▶ **Problem details**:
Within the material below, how many lines carry the word "items"? Answer with a single number.

▶ **Records to use**:
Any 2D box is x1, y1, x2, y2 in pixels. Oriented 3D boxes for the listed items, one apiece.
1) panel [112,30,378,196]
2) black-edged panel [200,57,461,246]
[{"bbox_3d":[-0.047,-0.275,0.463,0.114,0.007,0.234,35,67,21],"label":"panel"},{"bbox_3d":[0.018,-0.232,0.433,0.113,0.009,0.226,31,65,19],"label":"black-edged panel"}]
==
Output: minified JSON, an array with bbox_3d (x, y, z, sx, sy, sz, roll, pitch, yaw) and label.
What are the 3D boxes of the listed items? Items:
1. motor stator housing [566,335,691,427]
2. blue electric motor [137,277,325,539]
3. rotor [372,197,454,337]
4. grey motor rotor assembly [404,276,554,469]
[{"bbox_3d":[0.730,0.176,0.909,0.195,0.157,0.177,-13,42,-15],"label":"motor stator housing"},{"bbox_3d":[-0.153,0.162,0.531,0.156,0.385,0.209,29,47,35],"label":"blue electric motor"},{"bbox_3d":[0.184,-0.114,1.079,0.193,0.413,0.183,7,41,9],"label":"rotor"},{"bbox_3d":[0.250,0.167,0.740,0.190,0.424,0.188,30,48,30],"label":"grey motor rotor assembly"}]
---
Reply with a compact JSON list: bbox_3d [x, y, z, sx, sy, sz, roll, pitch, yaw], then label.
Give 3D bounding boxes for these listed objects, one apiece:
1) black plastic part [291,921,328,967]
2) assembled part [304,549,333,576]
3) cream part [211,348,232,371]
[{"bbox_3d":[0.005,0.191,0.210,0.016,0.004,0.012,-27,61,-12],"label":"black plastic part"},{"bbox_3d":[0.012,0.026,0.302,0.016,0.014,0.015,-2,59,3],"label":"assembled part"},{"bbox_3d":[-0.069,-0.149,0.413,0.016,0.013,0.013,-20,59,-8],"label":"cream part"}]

▶ **Response area**:
2